Author Category: Fellow Plastic Surgery
Presentation Category: Basic Science Research
Abstract Category: General Reconstruction

Purpose:
Peripheral nerve injuries result in loss of function and can be associated with long durations of recovery. FK506 (tacrolimus) accelerates the rate of nerve regeneration, however, systemic effects limit its clinical applications. Drug delivery approaches hold promise for local FK506 delivery without systemic side effects. This study aims to assess functional recovery after systemic and local FK506 therapy.

Methods:
In 12 rats, a sciatic nerve transection and repair was performed in four groups: Negative control, systemic FK506, FK506 hydrogel, and empty hydrogel application. Gel was applied locally over the repair site (1.5cm). All groups were followed 7 weeks with weekly FK506 blood concentration and walking track/gait analysis.
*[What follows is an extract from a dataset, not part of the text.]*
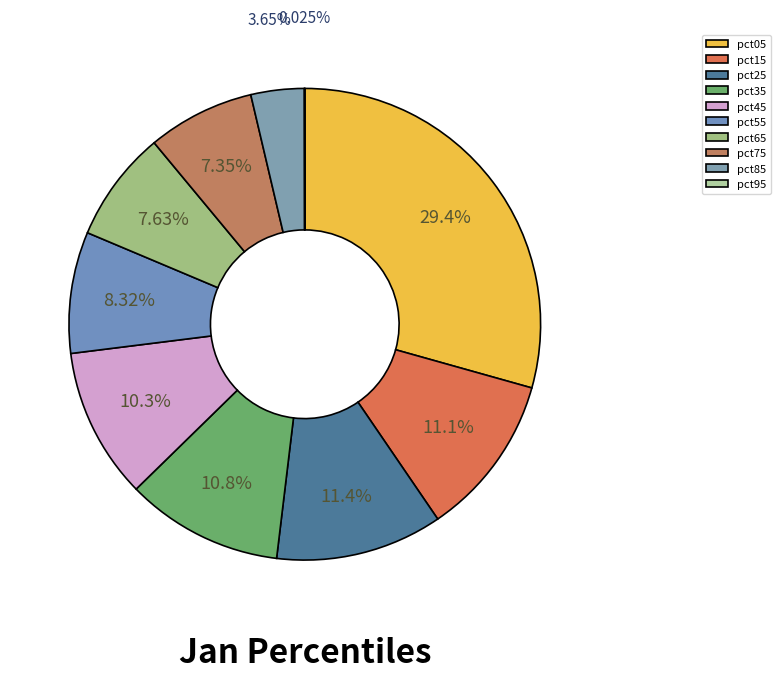

To the nearest percent, what is the difference between the pct15 and pct85 slice percentages?

7%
Electrophysiology was performed to assess gastrocnemius tetanic force.

Results:
Blood FK506 levels in the systemic group were within the therapeutic range throughout the experiment. Blood FK506 levels were not detectable in the local hydrogel-treated group. Both systemic and hydrogel treated groups had a higher functional index than their respective control groups, although statistically not significant. The hydrogel and systemic groups generated similar forces and the hydrogel group generated greater force than its respective control (p<0.001). All contralateral uninjured gastrocnemii showed higher force relative to injured limbs (p<0.0001).

Conclusions:
Local FK506 delivery has the potential to improve functional outcomes after nerve injury, while negating systemic effects. This hydrogel can be easily applied under direct visualization and could be injected under ultrasound guidance. Future studies on molecular mechanisms of nerve regeneration and local dosing can help identify the optimal treatment for different nerve injuries.